## [EXERCISE OBJECTIVE]
Output an exact reproduction of the data.

DATA Block Start

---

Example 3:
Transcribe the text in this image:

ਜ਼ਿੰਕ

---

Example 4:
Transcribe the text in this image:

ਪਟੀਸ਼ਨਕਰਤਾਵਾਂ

DATA Block End

## [RESPONSE]
---

Example 3:
Transcribe the text in this image:

ਜ਼ਿੰਕ

---

Example 4:
Transcribe the text in this image:

ਪਟੀਸ਼ਨਕਰਤਾਵਾਂ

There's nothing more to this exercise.